**TASK BRIEF:**
Put every line of the records below into a JSON list of strings, one string per line, with blank lines and picture markers omitted.

=== Section Start ===

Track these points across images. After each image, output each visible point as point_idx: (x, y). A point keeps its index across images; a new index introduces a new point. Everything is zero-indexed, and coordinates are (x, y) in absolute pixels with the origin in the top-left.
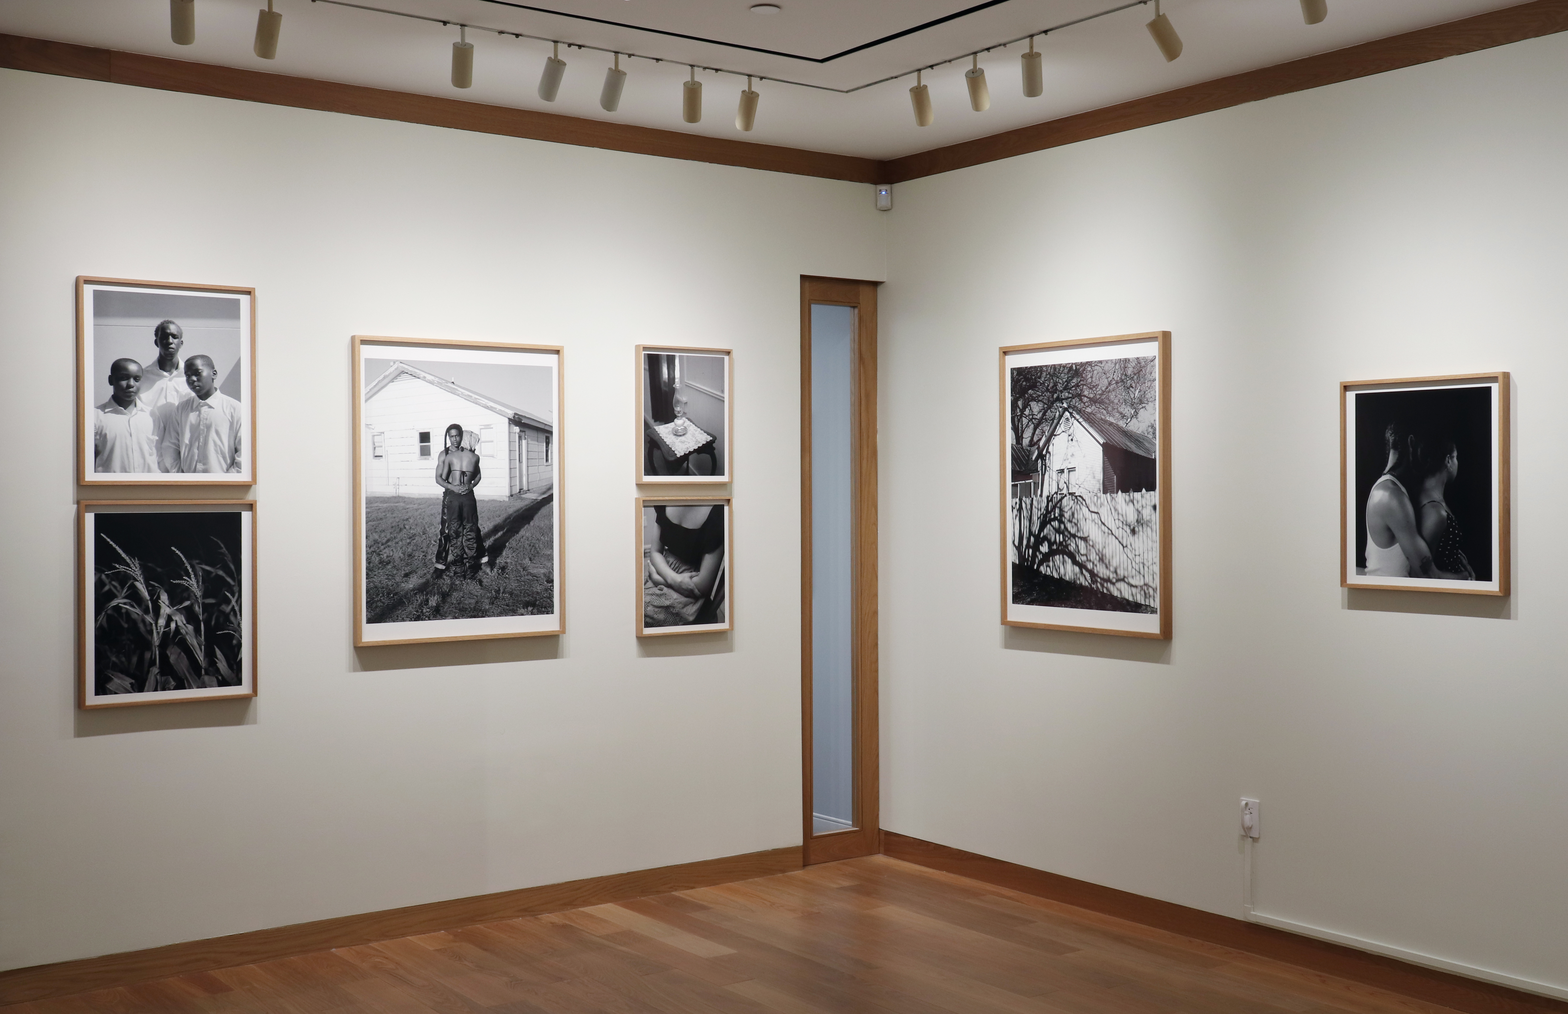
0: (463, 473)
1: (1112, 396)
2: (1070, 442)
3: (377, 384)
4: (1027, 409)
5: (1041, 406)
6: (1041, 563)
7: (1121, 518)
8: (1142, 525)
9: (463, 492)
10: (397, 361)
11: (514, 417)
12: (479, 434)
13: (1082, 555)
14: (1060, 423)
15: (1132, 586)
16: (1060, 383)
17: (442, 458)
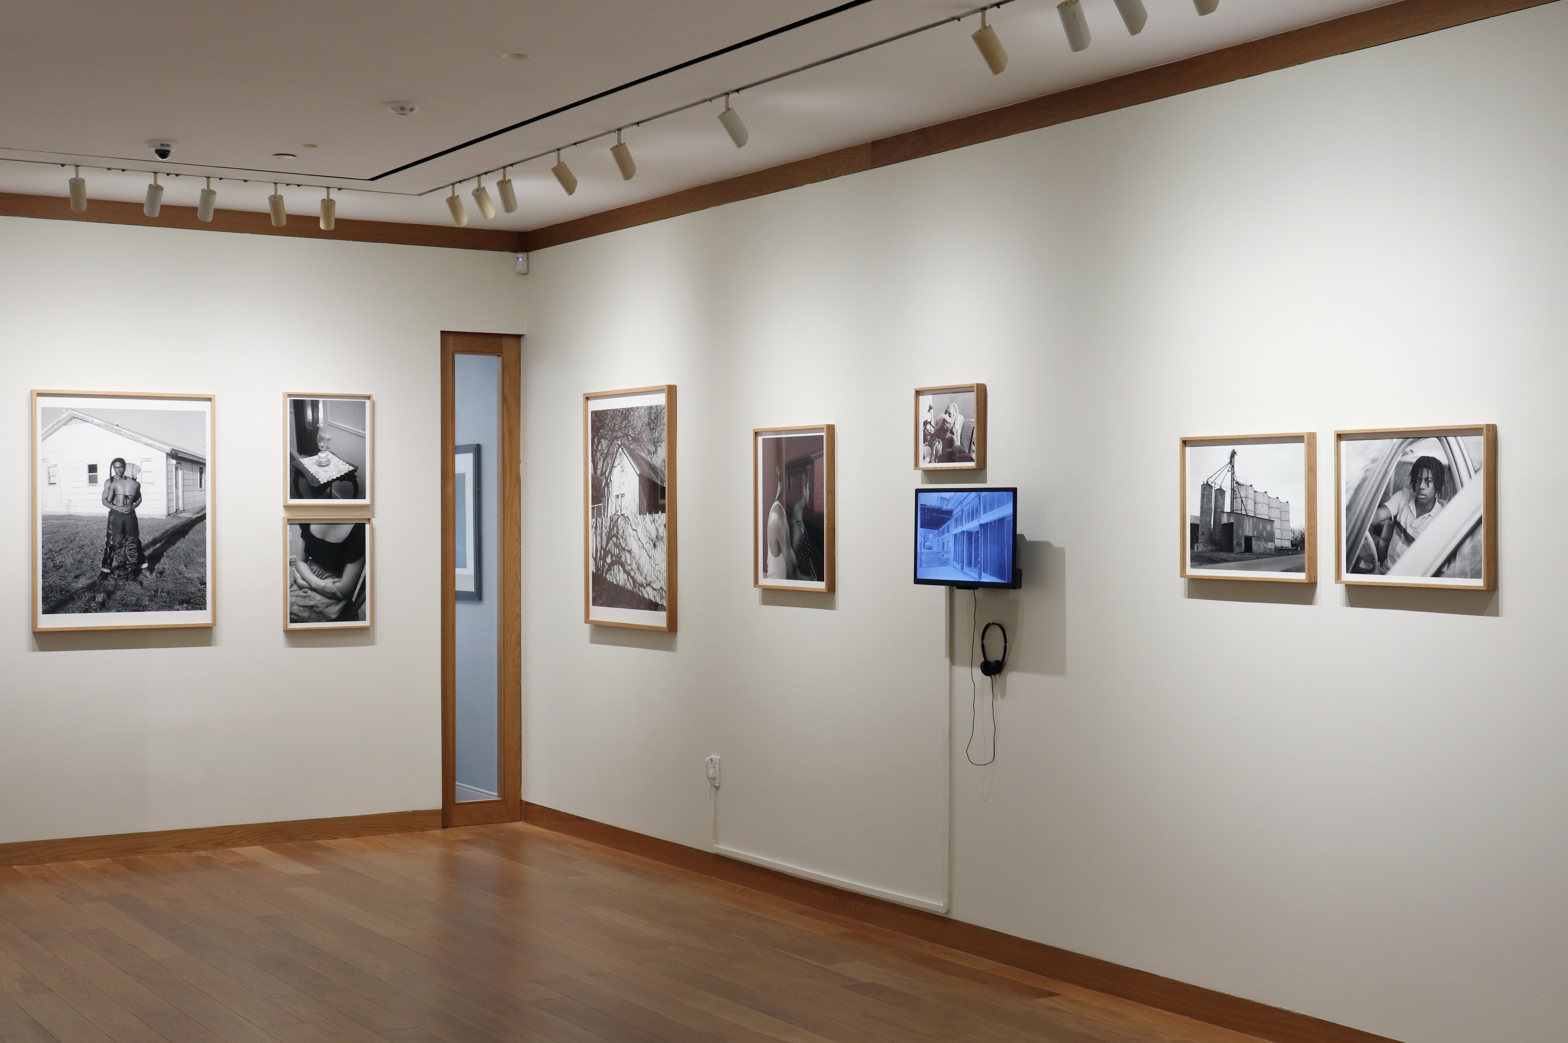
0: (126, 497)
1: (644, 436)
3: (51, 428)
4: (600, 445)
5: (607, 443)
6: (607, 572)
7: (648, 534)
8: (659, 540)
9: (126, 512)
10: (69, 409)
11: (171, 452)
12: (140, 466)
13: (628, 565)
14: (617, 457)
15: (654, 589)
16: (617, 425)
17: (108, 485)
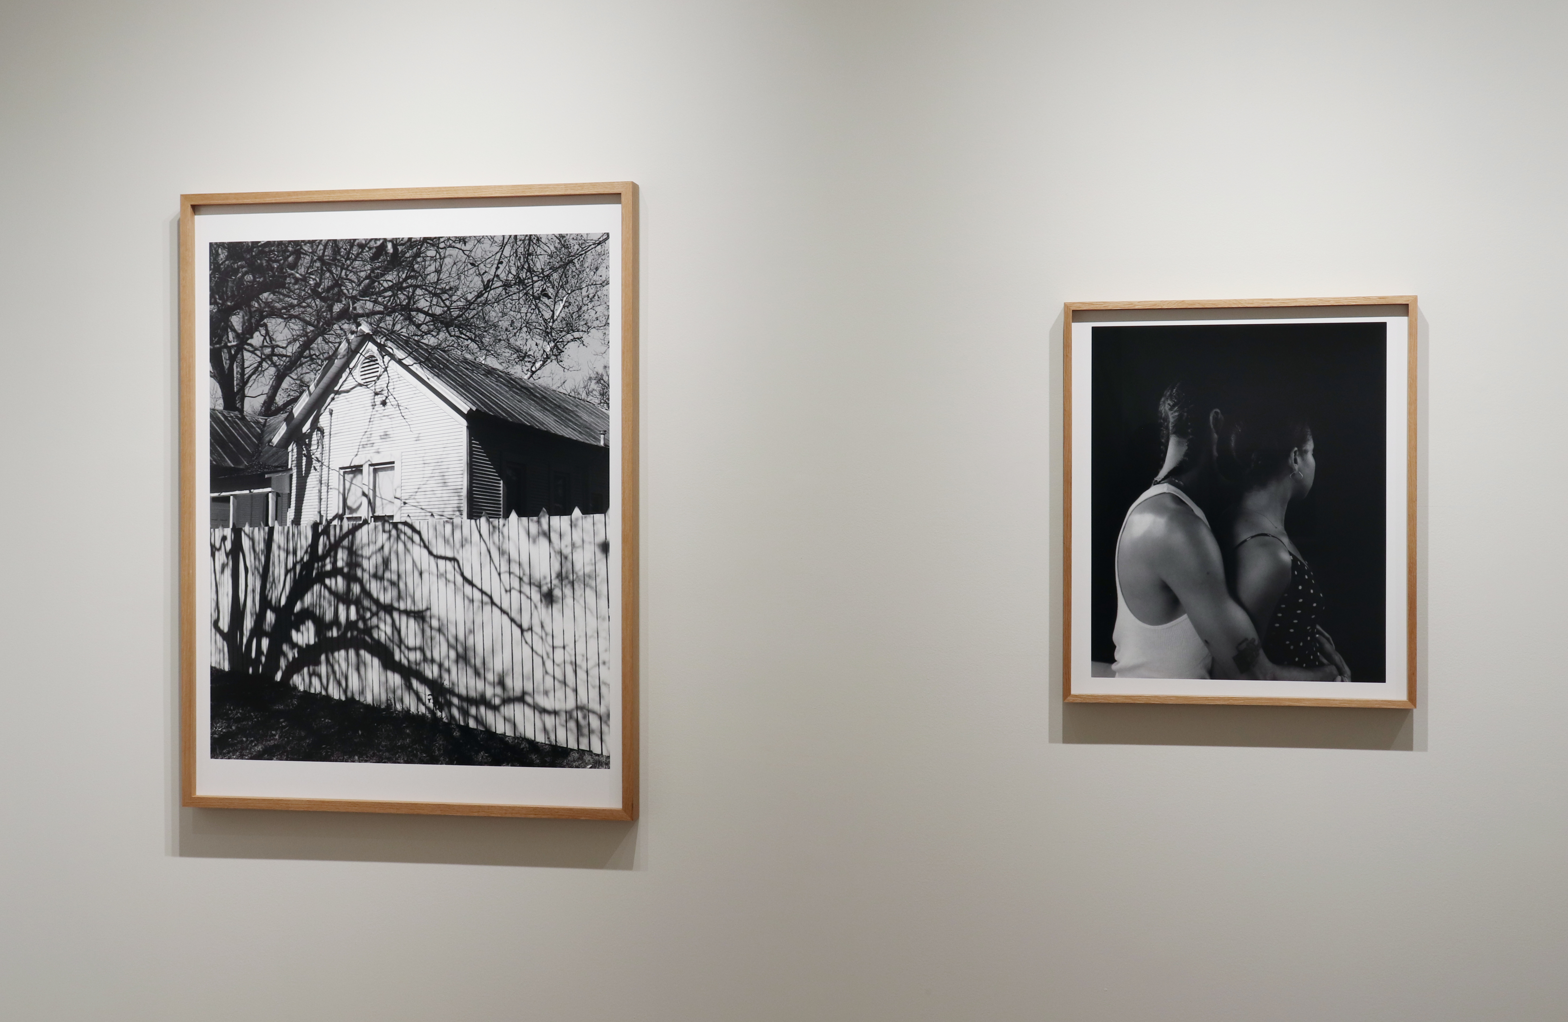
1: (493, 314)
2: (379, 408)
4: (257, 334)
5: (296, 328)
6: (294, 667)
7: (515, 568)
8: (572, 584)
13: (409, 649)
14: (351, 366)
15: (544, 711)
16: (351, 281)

=== Section End ===

**SOLUTION TO THIS PROBLEM:**
[
  "Track these points across images. After each image, output each visible point as point_idx: (x, y). A point keeps its index across images; a new index introduces a new point. Everything is zero-indexed, and coordinates are (x, y) in absolute pixels with the origin in the top-left.",
  "0: (463, 473)",
  "1: (1112, 396)",
  "2: (1070, 442)",
  "3: (377, 384)",
  "4: (1027, 409)",
  "5: (1041, 406)",
  "6: (1041, 563)",
  "7: (1121, 518)",
  "8: (1142, 525)",
  "9: (463, 492)",
  "10: (397, 361)",
  "11: (514, 417)",
  "12: (479, 434)",
  "13: (1082, 555)",
  "14: (1060, 423)",
  "15: (1132, 586)",
  "16: (1060, 383)",
  "17: (442, 458)",
  "0: (126, 497)",
  "1: (644, 436)",
  "3: (51, 428)",
  "4: (600, 445)",
  "5: (607, 443)",
  "6: (607, 572)",
  "7: (648, 534)",
  "8: (659, 540)",
  "9: (126, 512)",
  "10: (69, 409)",
  "11: (171, 452)",
  "12: (140, 466)",
  "13: (628, 565)",
  "14: (617, 457)",
  "15: (654, 589)",
  "16: (617, 425)",
  "17: (108, 485)",
  "1: (493, 314)",
  "2: (379, 408)",
  "4: (257, 334)",
  "5: (296, 328)",
  "6: (294, 667)",
  "7: (515, 568)",
  "8: (572, 584)",
  "13: (409, 649)",
  "14: (351, 366)",
  "15: (544, 711)",
  "16: (351, 281)"
]